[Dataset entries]
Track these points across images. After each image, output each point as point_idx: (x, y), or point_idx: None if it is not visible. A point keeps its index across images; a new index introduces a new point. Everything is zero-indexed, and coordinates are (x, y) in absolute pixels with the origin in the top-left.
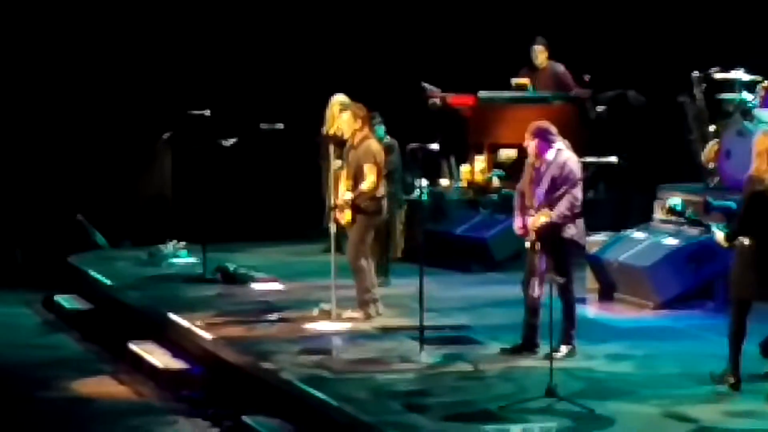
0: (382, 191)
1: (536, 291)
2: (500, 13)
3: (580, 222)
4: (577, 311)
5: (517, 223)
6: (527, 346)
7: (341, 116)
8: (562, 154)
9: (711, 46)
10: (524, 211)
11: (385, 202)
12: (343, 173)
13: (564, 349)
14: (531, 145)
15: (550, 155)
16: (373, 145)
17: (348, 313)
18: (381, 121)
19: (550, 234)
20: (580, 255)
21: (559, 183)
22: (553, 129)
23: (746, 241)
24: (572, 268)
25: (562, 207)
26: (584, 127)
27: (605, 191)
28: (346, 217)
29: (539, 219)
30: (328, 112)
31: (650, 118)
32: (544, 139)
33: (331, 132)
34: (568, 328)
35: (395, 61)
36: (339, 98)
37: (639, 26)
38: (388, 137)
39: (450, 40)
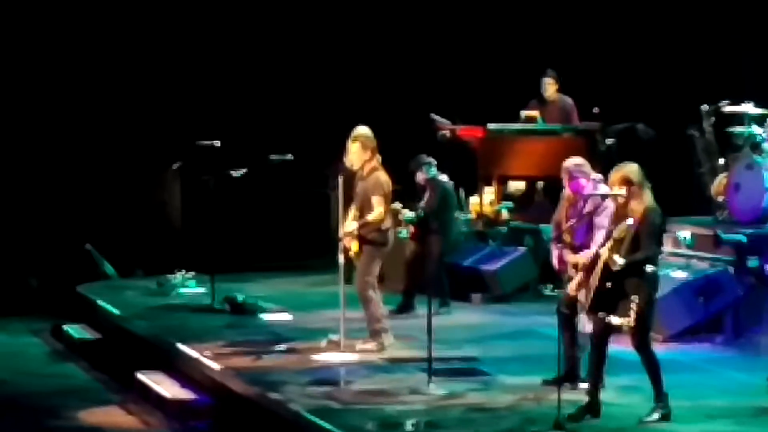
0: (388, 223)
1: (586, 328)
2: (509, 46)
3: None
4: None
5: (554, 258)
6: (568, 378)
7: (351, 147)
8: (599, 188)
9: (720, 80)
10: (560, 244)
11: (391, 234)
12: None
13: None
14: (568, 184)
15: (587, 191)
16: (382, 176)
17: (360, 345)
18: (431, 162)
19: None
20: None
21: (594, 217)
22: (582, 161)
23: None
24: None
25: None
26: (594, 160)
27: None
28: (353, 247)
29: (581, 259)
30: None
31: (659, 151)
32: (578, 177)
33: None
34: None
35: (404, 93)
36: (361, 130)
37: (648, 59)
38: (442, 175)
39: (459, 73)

...

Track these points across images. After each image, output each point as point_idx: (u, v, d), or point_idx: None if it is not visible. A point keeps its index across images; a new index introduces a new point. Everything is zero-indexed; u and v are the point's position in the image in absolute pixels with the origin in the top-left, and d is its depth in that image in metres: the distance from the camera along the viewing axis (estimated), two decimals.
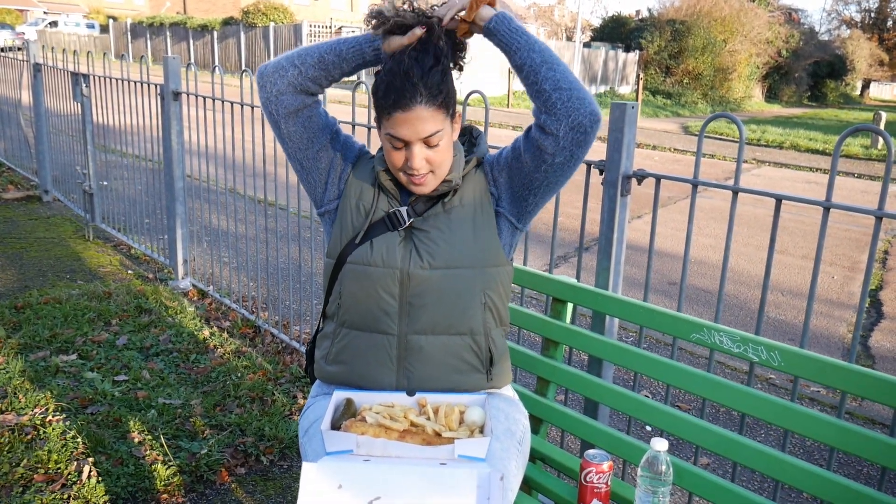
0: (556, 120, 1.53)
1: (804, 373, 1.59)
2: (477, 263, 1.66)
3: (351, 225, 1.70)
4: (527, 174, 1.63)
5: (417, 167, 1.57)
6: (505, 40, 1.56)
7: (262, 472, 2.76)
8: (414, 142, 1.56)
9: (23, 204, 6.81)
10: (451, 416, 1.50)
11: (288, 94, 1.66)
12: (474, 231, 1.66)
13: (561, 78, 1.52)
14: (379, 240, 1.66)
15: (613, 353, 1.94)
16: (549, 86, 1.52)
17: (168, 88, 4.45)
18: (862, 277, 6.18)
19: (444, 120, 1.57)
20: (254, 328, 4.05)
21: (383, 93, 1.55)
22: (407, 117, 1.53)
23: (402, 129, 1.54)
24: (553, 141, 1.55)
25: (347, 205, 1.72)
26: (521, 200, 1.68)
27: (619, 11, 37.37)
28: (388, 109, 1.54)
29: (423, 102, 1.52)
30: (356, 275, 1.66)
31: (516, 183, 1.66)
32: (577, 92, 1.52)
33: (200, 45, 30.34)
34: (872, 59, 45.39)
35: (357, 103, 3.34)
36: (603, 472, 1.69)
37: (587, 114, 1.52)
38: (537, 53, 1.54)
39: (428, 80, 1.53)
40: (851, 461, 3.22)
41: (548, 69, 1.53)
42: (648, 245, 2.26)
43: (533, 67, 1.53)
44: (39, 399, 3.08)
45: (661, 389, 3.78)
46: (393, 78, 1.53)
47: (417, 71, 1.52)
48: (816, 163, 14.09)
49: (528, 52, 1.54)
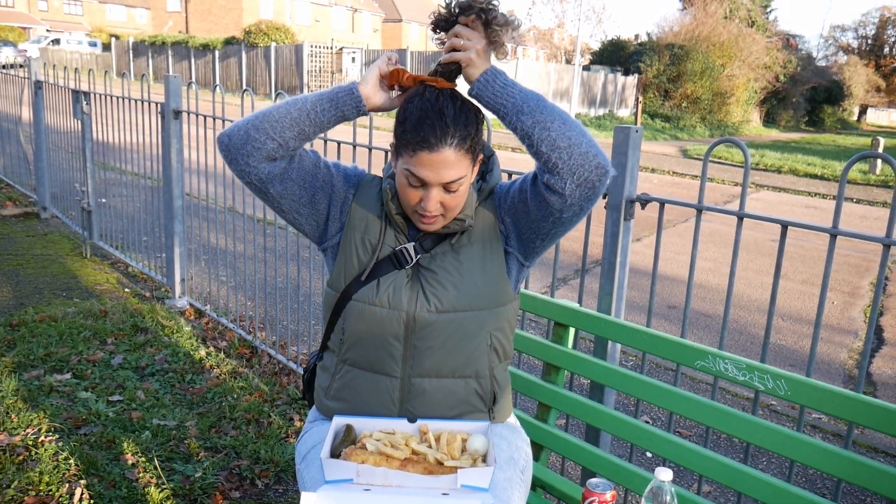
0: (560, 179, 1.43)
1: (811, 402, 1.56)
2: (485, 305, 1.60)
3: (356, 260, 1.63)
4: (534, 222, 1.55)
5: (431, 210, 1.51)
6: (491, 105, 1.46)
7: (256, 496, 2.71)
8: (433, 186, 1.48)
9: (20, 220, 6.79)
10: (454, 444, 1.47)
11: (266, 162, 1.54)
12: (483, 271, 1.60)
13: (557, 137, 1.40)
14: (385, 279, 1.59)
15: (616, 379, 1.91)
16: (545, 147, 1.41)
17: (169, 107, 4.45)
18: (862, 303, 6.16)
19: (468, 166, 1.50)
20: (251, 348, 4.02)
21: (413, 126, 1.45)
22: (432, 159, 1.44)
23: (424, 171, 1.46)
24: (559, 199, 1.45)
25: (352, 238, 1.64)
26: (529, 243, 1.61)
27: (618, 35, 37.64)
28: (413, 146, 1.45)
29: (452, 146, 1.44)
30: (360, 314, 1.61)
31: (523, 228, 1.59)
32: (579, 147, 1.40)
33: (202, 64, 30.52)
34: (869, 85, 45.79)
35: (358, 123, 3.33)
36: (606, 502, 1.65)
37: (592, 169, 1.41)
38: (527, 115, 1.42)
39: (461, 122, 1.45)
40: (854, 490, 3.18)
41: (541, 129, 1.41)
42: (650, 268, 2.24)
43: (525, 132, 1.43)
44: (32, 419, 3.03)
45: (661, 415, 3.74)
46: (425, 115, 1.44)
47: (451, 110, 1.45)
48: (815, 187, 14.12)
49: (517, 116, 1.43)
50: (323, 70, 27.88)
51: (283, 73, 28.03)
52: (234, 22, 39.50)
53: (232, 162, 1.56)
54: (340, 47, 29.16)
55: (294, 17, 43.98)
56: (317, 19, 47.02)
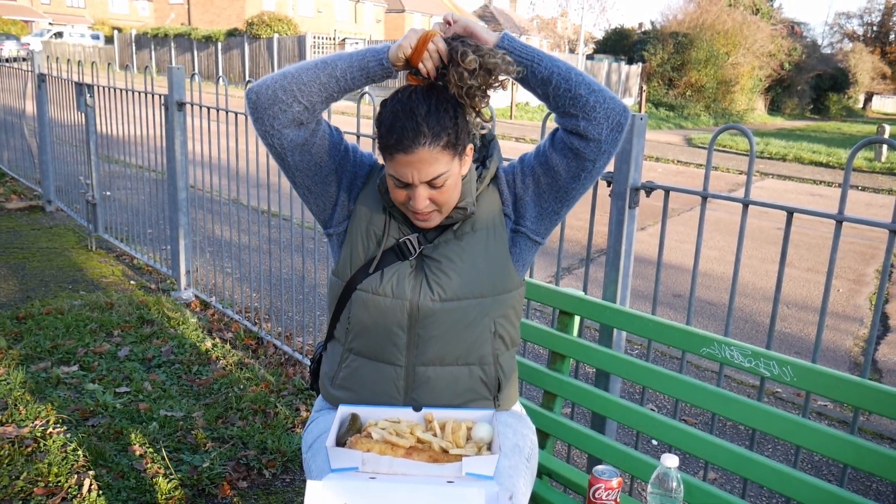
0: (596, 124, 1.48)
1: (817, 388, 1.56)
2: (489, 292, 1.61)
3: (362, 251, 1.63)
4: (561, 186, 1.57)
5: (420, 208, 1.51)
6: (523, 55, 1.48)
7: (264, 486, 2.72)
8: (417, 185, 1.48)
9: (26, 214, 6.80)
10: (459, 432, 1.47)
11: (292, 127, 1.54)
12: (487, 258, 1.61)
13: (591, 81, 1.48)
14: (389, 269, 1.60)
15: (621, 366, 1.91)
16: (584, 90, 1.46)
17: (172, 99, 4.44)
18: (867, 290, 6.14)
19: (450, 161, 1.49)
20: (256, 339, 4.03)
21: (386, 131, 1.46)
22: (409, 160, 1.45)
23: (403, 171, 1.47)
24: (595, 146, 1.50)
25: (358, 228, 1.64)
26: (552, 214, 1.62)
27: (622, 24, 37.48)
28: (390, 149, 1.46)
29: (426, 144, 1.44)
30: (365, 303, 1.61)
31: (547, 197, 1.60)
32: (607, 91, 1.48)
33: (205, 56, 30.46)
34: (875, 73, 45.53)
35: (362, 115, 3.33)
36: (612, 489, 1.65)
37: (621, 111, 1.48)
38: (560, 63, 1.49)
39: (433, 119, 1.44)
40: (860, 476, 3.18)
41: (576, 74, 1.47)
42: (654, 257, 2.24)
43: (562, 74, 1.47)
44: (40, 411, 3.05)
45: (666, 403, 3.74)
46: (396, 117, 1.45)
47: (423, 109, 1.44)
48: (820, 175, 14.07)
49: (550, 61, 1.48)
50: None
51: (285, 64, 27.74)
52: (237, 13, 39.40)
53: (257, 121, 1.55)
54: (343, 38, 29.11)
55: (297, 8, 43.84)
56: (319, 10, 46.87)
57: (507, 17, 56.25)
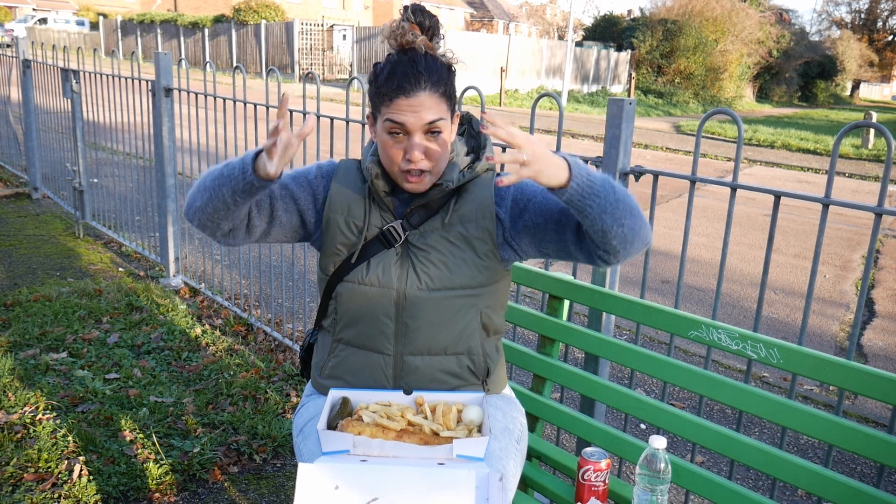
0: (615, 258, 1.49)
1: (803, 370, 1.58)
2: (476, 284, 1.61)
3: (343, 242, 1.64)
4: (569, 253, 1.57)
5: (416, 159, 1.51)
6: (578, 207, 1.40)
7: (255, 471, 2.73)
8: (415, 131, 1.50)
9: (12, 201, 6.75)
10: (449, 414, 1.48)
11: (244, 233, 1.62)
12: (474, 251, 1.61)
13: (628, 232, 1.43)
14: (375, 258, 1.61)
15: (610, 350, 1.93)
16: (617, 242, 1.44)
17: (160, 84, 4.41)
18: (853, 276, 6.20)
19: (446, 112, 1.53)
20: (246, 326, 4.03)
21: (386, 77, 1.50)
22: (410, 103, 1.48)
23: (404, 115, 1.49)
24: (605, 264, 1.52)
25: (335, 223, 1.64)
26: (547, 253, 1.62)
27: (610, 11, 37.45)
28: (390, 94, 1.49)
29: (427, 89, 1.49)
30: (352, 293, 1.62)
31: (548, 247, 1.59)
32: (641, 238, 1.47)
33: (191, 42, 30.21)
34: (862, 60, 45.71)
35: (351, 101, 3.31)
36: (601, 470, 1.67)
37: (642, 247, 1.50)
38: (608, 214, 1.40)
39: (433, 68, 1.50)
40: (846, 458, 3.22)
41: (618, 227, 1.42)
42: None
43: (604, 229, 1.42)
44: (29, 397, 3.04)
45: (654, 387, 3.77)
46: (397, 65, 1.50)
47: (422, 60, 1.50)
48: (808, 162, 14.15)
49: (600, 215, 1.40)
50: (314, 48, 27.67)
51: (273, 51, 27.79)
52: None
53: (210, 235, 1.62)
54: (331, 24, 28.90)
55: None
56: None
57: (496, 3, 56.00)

Requirement: When you reach the line with "25: (347, 205, 1.72)" in the records above, start writing out lines exactly, and stop once the line with "48: (816, 163, 14.09)" has been written; include nothing else.

Exercise output:
25: (347, 205, 1.72)
26: (521, 200, 1.68)
27: (619, 11, 37.37)
28: (388, 109, 1.54)
29: (423, 102, 1.52)
30: (356, 275, 1.66)
31: (516, 183, 1.66)
32: (577, 92, 1.52)
33: (200, 45, 30.34)
34: (872, 59, 45.39)
35: (357, 103, 3.34)
36: (603, 472, 1.69)
37: (587, 114, 1.52)
38: (537, 53, 1.54)
39: (428, 80, 1.53)
40: (851, 461, 3.22)
41: (548, 69, 1.53)
42: (648, 245, 2.26)
43: (533, 67, 1.53)
44: (39, 399, 3.08)
45: (661, 389, 3.78)
46: (393, 78, 1.53)
47: (417, 71, 1.52)
48: (816, 163, 14.09)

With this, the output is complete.